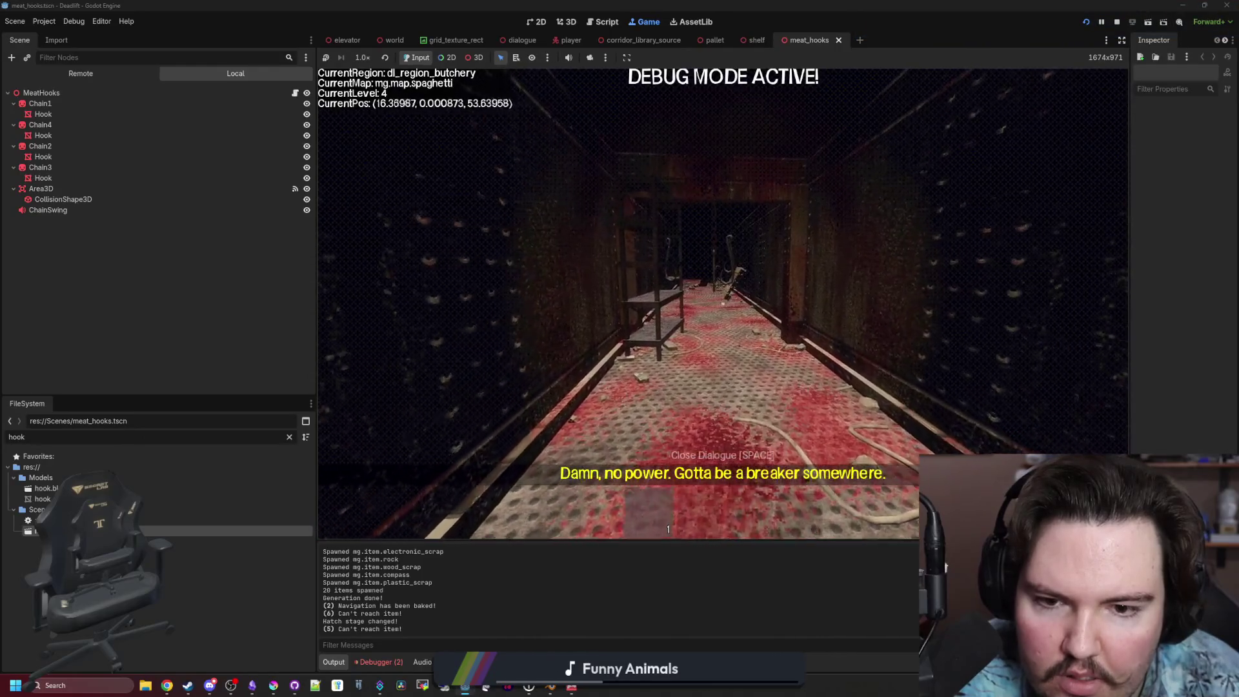
# Advance toward the monster, then back away and sidestep to dodge it.
pyautogui.press('s')
pyautogui.press('w')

-------------------------

The answer is the whole listing retyped exactly, with pictures omitted.

# Advance toward the monster, then back away and sidestep to dodge it.
pyautogui.press('s')
pyautogui.press('w')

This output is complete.